Sir Edward Coley Burne-Jones, Bt., A.R.A., R.W.S. (1833-1898)
Property from descendants of Sir Edward Coley Burne-Jones (lots 101-126)Edward Burne-Jones and his wife Georgiana had a large, close family, who often provided inspiration for and were recipients of his work. Georgiana (née Macdonald), was one of four daughters of a Methodist minister. She first met Burne-Jones aged eleven, as he was a schoolfriend of her elder brother. She trained at the Government School of Design in South Kensington, chiefly to aid Burne-Jones in his career, and practised very little as an artist. Later in life she became increasingly independent and politically minded. The sisters were a remarkable family: Alice, the oldest, married John Lockwood Kipling in 1865, and was the mother of the author Rudyard Kipling. Agnes, the third daughter, married Sir Edward John Poynter, having met him through Burne-Jones and the Pre-Raphaelite circle. The fourth daughter, Louisa, married a Worcestershire ironmaster and was the mother of the prime minister Stanley Baldwin.Georgiana and Edward had two children, Philip (1861-1926) and Margaret (1866-1953). Philip became an artist himself, and an example of his work is included in the present group (lot 123). Margaret married a Scottish academic, John Mackail, and their children were the novelists Denis Mackail and Angela Thirkell. Burne-Jones often made drawings for his children, and later his grandchildren, and many of these, as well as larger and more finished works, have remained in the family.
Sir Edward Coley Burne-Jones, Bt., A.R.A., R.W.S. (1833-1898)

The Wood-Nymph

细节
Sir Edward Coley Burne-Jones, Bt., A.R.A., R.W.S. (1833-1898)
The Wood-Nymph
signed with initials 'EBJ' (lower right)
pencil, watercolour and bodycolour heightened with gold and touches of gum arabic on paper
14 3/8 x 15 5/8 in. (36.5 x 39.7 cm.)
in the original frame
来源
The artist, by whom given to his daughter,
Margaret Mackail (1866-1953), and by descent to her daughter,
Angela Margaret Thirkell (née Mackail) (1890-1966), and by descent to her son,
Graham Campbell McInnes (1912-1970), and by descent to his daughter.
展览
London, Tate Gallery, Centenary Exhibition of Paintings and Drawings by Sir Edward Burne-Jones, Bart, 1933, no. 67.
London, Christie's, Daughters of Desire, 8-16 March 2005, no. 7.

拍品专文

The Wood-Nymph, and its companion The Sea-Nymph, were subjects and compositions which Burne-Jones explored over several years. The first concept of the sea nymph was as a contribution to William Morris's Mermaid fabric in 1875. The first iteration of the two nymphs as companion pieces was in a pair of drawings, dating from 1878 and sold in these Rooms on 15 December 2010, lot 34. These were probably the pair Burne-Jones referred to in his work record in 1878: ‘three panels for low relief of wood nymph, water nymph and Hesperides’, intended to be executed in gesso for the front and ends of a cassone, possibly that made for Frances Horner in 1888, which certainly includes the Hesperides panel (now in Birmingham City Art Gallery).
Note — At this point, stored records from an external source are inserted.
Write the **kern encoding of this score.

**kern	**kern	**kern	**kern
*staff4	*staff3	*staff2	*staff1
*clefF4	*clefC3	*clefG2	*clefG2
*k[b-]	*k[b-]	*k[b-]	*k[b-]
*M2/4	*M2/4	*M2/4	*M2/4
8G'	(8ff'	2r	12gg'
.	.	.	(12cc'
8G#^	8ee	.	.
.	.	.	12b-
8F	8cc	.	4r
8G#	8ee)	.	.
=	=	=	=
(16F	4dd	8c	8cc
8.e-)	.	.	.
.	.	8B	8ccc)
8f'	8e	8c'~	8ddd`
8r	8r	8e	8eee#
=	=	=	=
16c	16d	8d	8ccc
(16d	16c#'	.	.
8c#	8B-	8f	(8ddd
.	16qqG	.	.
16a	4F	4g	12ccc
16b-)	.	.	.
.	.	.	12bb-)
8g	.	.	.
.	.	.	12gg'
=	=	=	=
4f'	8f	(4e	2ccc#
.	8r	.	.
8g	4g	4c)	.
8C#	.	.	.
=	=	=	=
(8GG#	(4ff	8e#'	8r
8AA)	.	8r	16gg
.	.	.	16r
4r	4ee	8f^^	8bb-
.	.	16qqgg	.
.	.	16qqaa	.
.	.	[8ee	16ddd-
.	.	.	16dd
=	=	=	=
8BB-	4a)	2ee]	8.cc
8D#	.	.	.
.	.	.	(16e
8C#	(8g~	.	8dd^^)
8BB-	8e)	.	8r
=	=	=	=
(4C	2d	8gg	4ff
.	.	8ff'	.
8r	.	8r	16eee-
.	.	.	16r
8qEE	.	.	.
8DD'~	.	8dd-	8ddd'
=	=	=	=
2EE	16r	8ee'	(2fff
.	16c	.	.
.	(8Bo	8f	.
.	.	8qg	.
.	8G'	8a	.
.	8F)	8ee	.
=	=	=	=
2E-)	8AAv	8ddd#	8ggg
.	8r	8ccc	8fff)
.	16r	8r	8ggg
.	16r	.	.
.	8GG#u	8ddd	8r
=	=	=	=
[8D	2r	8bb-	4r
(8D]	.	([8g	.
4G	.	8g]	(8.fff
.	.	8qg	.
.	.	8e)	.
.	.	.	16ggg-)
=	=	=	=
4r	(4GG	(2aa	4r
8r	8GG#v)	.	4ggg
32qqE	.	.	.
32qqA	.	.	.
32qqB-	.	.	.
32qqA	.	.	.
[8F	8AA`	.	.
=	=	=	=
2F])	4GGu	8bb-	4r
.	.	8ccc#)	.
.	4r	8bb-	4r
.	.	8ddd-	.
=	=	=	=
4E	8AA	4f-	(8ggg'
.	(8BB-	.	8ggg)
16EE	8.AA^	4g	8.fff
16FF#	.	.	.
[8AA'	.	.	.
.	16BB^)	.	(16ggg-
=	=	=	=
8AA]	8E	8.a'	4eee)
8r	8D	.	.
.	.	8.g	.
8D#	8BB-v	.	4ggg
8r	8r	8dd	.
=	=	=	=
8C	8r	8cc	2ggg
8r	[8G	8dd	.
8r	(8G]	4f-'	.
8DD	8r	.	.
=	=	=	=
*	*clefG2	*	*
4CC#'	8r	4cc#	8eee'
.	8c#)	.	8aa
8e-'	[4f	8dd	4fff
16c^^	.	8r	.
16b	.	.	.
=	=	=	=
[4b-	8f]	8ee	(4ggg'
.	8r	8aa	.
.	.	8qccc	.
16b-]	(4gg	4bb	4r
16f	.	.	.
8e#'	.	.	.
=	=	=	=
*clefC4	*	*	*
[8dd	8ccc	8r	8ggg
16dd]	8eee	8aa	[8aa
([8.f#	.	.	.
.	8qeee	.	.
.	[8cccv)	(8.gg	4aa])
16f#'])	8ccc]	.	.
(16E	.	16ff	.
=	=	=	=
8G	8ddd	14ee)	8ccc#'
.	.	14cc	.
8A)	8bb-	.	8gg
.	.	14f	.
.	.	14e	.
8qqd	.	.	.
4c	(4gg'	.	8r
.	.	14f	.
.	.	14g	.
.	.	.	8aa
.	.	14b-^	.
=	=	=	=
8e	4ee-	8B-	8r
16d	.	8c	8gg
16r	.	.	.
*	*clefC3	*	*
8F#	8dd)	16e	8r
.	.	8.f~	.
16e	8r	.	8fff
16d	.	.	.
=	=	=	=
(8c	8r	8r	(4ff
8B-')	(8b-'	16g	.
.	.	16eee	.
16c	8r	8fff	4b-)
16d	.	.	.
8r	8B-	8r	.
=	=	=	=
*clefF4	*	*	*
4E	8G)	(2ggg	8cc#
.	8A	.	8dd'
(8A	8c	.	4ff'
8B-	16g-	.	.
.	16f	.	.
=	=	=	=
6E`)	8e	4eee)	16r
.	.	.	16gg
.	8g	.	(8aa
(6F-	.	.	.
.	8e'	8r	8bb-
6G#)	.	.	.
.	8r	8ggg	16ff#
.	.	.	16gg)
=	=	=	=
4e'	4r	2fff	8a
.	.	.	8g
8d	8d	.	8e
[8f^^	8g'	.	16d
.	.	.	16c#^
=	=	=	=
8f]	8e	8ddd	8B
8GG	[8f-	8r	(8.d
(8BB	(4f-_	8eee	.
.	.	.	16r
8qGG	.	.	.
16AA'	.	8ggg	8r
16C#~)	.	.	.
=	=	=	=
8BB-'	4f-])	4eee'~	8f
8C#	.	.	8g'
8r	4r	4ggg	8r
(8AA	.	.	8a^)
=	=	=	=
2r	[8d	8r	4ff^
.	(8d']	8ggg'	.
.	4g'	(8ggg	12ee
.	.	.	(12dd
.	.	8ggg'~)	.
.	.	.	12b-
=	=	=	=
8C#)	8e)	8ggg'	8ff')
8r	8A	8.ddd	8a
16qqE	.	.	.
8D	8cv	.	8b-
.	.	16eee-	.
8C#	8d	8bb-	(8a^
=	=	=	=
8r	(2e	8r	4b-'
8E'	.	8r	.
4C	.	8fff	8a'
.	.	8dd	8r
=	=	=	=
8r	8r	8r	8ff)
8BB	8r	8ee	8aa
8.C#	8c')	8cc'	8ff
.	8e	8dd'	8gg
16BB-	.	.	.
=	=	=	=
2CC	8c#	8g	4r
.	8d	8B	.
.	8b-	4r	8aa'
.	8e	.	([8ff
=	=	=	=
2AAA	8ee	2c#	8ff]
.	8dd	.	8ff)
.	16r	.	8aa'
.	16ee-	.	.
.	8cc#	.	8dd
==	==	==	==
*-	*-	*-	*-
The designs were revisited in 1880-3 when Burne-Jones executed two large oils, intended to hang together. From this pair, The Wood-Nymph (exhibited at the Grosvenor Gallery in 1883) is now in the South African National Gallery, Cape Town, whilst The Sea-Nymph was sold in these Rooms on 14 June 2005, lot 34.

Although John Christian dated the present drawing to circa 1880, it has significant differences from both the relief design and the oil painting. Its formalised, abstract character suggests that it may be an alternative scheme for a gesso relief, probably pre-dating the large oil. Designs for low relief were a largely private aspect of Burne-Jones’s decorative work: although in 1881 he was commissioned to design mosaics for the new American Church in Rome (see lot 125), whilst also executing designs for tapestry for William Morris, the reliefs were something he came to on his own account.

The earliest realised example of the medium appears to be the 1879 designs for reliefs in bronze he designed as memorials to the parents of his friend George Howard, 9th Earl of Carlisle, at Lanercost Priory, Cumbria. The design for one of these, The Nativity, was sold at Christie’s, New York on 24 January 2017, lot 115. Whilst those drawings are monochrome, with rich, heavy, dry brush bodycolour giving a sense of the eventual medium, the present sheet with its bold colours and lighter atmosphere is much more reminiscent of classical frescoes. He continued to make a few low reliefs in different media into the 1890s, but always for personal projects, often for family members or his closest friends.